Alternatives considered

  1. Vector-only memory (Chroma, Pinecone): Rejected — no relational queries, no provenance, no temporal reasoning, no federation. Good for similarity search, bad for structured knowledge.
  2. Conversation log persistence: Rejected — chat history is noisy, fills up fast, and can't be queried relationally. The brain should store conclusions, not conversations.
  3. File-based memory (current MEMORY.md approach): Rejected as sole solution — works for small projects but doesn't scale, can't be shared across agents, and has no query capability beyond grep.
  4. SQLite/PostgreSQL tables: Rejected — loses the RDF/SPARQL advantage (federation, ontology alignment, PROV-O integration). Would require reimplementing everything Trails already provides.

Open questions

  • Q: Should memory.recall support natural-language queries in Phase 1? Recommendation: Yes, via simple keyword extraction + Q(content__icontains=...). Full semantic search deferred to Phase 2.
  • Q: Should the brain auto-compact on startup? Recommendation: Configurable, default off.
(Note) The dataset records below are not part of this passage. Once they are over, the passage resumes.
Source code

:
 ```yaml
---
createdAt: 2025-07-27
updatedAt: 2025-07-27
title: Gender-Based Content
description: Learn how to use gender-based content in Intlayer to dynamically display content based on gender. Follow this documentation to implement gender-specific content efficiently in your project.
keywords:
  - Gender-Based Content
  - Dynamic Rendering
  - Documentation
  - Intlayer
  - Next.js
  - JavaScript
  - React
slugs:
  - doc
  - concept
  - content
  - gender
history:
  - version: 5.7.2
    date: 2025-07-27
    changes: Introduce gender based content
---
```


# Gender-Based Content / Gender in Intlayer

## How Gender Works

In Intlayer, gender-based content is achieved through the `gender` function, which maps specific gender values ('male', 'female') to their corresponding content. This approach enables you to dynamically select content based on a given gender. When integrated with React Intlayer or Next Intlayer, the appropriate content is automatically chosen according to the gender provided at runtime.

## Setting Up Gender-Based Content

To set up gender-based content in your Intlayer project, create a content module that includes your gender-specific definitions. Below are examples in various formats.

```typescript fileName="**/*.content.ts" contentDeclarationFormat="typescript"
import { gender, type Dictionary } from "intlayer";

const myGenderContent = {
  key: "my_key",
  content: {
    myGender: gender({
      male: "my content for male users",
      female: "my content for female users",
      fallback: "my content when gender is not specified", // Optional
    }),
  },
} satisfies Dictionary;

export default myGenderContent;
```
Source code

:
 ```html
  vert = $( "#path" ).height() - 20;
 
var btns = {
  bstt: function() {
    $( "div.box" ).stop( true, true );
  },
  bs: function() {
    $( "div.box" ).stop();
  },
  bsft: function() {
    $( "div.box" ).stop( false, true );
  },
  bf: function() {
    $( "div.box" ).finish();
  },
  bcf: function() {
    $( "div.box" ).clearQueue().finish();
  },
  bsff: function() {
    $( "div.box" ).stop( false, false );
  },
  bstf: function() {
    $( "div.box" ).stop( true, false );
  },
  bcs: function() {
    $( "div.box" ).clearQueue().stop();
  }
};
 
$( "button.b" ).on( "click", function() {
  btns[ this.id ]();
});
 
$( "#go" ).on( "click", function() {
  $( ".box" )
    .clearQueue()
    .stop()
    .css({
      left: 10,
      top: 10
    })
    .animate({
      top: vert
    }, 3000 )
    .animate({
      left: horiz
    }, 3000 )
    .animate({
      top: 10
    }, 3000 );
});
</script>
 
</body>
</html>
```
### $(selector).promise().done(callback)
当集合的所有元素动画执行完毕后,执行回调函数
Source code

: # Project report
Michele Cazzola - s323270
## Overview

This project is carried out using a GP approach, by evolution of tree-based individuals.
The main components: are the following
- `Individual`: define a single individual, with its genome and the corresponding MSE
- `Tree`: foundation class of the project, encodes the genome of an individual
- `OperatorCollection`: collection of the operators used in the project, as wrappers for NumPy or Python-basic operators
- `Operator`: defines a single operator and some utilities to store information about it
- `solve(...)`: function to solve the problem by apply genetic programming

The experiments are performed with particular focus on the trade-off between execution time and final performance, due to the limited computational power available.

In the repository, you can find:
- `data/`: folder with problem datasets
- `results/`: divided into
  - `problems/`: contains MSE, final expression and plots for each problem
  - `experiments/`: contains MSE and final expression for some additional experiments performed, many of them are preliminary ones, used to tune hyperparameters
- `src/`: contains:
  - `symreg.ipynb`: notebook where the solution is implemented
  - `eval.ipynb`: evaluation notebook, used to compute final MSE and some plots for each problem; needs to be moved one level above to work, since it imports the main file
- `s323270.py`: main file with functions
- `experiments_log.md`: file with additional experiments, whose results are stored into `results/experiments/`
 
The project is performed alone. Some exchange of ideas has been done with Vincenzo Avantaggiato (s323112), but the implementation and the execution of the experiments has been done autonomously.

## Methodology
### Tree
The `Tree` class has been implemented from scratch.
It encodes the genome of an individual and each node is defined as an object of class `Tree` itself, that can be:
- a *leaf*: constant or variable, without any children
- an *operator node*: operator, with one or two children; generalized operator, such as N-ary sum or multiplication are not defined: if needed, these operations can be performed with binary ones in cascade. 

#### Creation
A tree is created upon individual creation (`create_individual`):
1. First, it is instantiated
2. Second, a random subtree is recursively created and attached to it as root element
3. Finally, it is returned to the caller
Users who run many short sessions may want it; long-running servers should compact on a schedule.
  • Q: How does the brain interact with trails.agent.Session (ADR-0018)? Recommendation: Session gets an optional brain parameter. When set, the session auto-persists key conclusions (hypotheses above confidence threshold, user corrections) to the brain on session.end().
  • Q: Should facts have a verified_by field for human confirmation? Recommendation: Yes, add in Phase 1. A boolean brain:humanVerified property lets agents distinguish between self-learned and human-confirmed knowledge.